## TASK DATA
┏━━

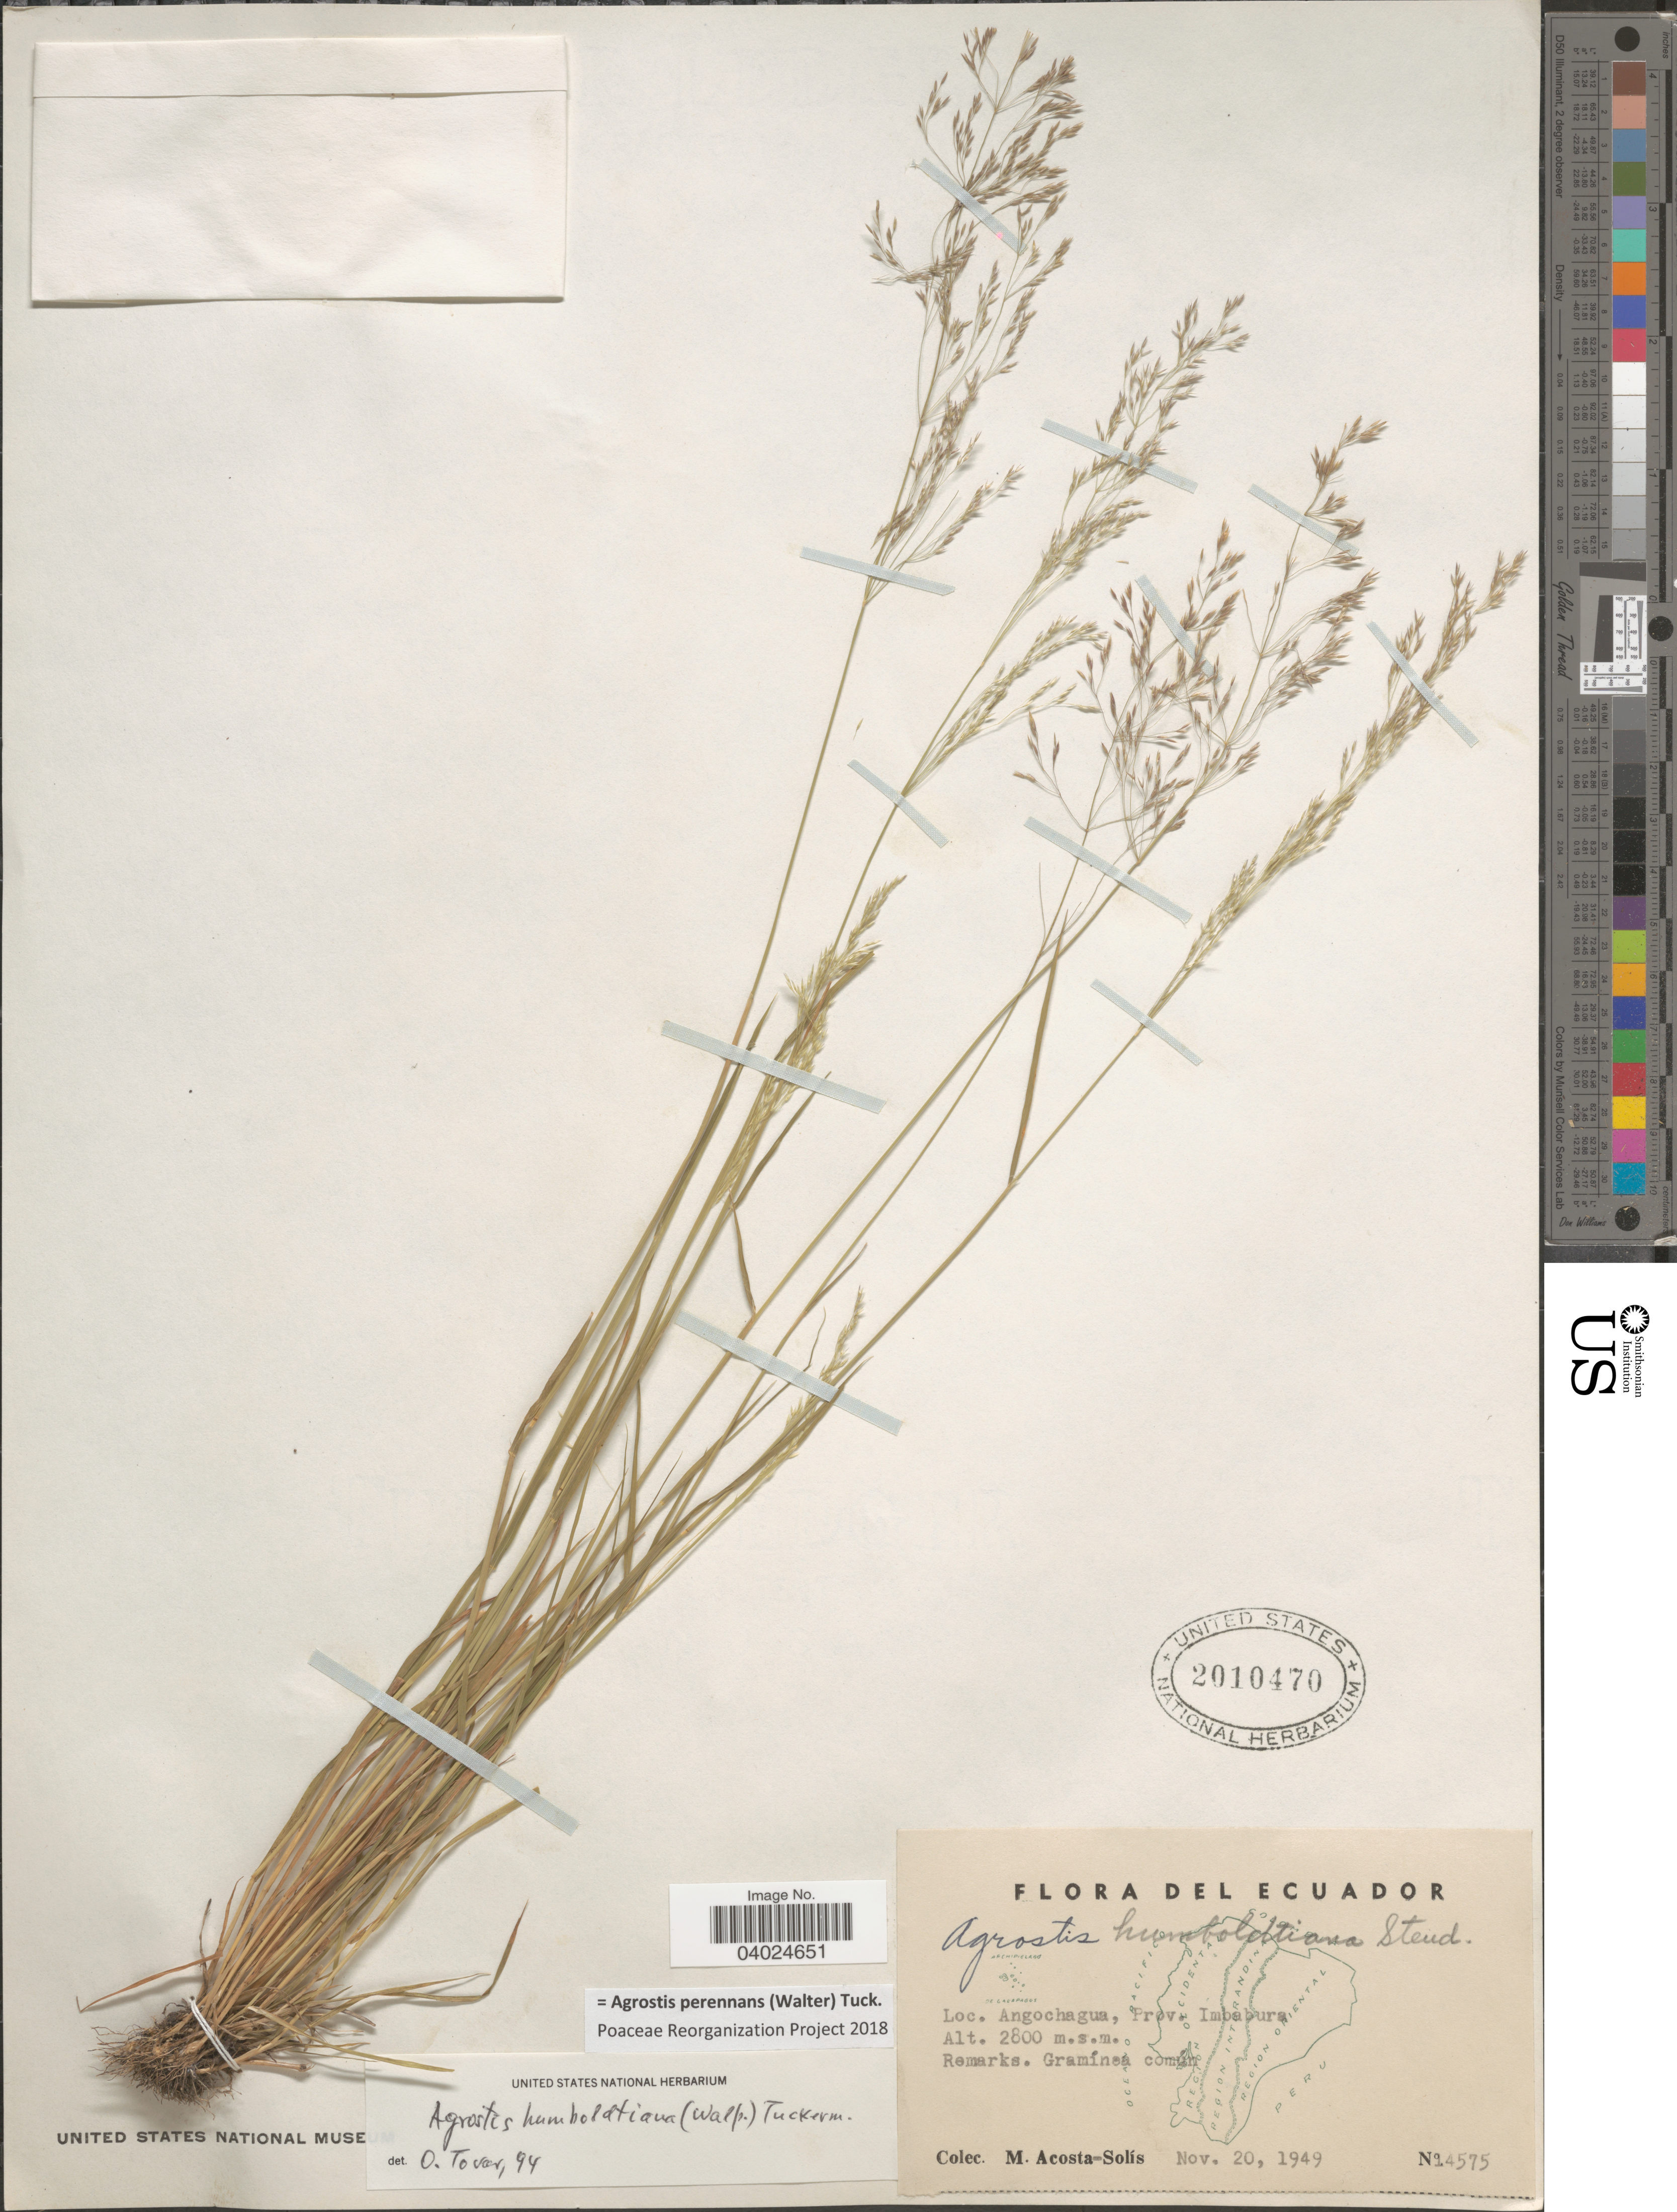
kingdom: Plantae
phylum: Tracheophyta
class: Liliopsida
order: Poales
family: Poaceae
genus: Agrostis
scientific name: Agrostis perennans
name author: (Walter) Tuck.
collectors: M. Acosta Solis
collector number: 14575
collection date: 1949-11-20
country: Ecuador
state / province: Imbabura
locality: Angochagua.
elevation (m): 2800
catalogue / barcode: US 2010470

┗━━

## JOB
Please rename "locality" to "site" throughout these lines, keeping everything else unchanged and leaving out the pictures.

## RESULT BELOW
kingdom: Plantae
phylum: Tracheophyta
class: Liliopsida
order: Poales
family: Poaceae
genus: Agrostis
scientific name: Agrostis perennans
name author: (Walter) Tuck.
collectors: M. Acosta Solis
collector number: 14575
collection date: 1949-11-20
country: Ecuador
state / province: Imbabura
site: Angochagua.
elevation (m): 2800
catalogue / barcode: US 2010470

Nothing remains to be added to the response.